*PROMPT*
Your output should be exactly the lines from the one containing "FIGURE 8 | Experimental" through the last line of the listing, and nothing else. Pictures stay out.

*THE DATA*
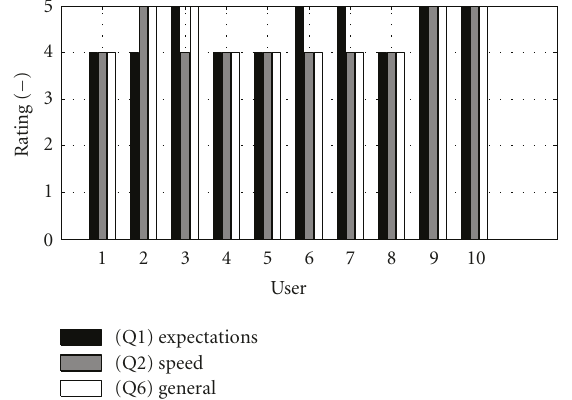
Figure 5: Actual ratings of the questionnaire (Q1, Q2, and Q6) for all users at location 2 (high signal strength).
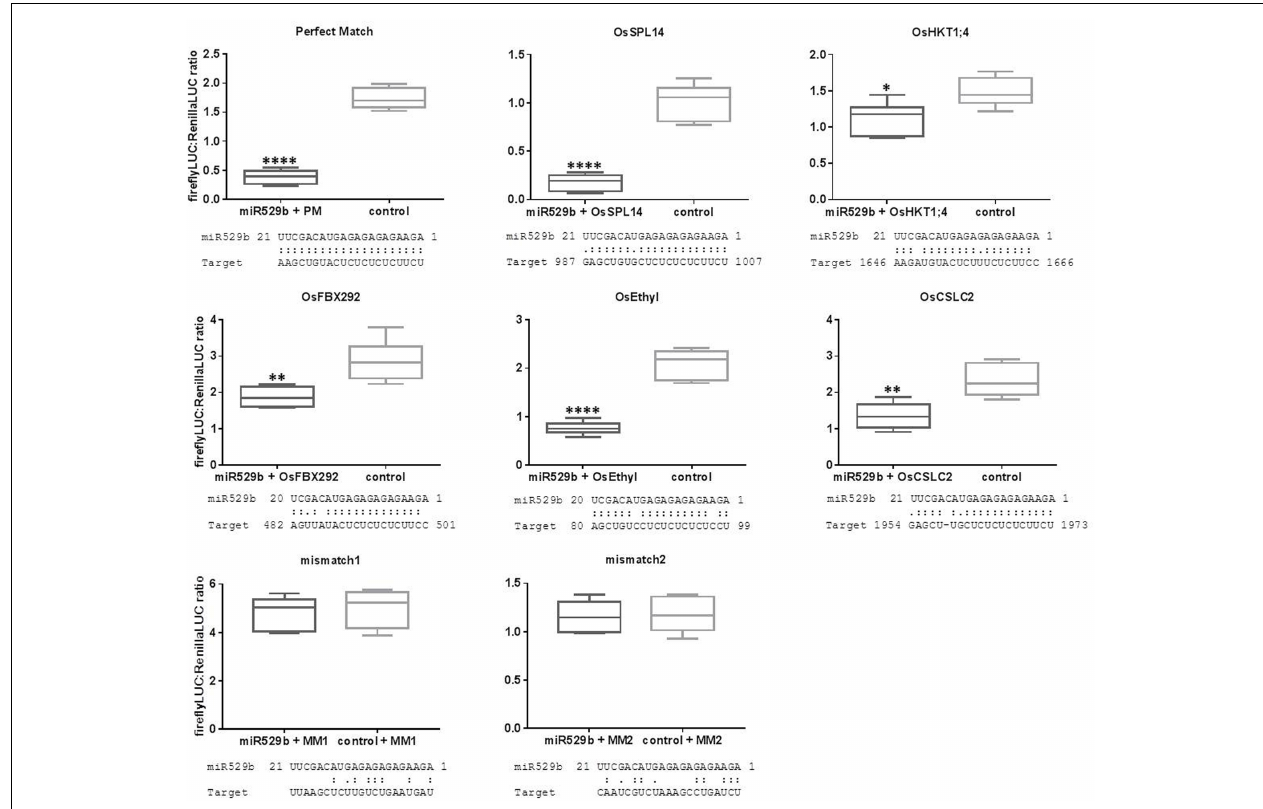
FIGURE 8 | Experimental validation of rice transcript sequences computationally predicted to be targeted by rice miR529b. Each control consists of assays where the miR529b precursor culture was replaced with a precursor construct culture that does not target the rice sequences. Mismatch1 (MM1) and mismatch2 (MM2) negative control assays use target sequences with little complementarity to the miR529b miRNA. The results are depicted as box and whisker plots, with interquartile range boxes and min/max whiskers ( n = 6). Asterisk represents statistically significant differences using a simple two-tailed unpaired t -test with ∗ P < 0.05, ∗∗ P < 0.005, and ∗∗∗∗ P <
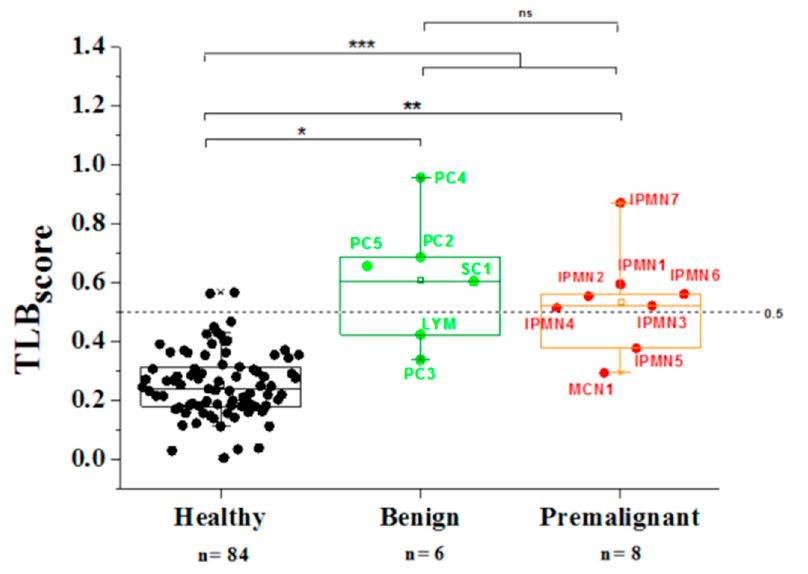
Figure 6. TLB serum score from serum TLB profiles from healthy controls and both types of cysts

*EXERCISE RESULT*
FIGURE 8 | Experimental validation of rice transcript sequences computationally predicted to be targeted by rice miR529b. Each control consists of assays where the miR529b precursor culture was replaced with a precursor construct culture that does not target the rice sequences. Mismatch1 (MM1) and mismatch2 (MM2) negative control assays use target sequences with little complementarity to the miR529b miRNA. The results are depicted as box and whisker plots, with interquartile range boxes and min/max whiskers ( n = 6). Asterisk represents statistically significant differences using a simple two-tailed unpaired t -test with ∗ P < 0.05, ∗∗ P < 0.005, and ∗∗∗∗ P <
Figure 6. TLB serum score from serum TLB profiles from healthy controls and both types of cysts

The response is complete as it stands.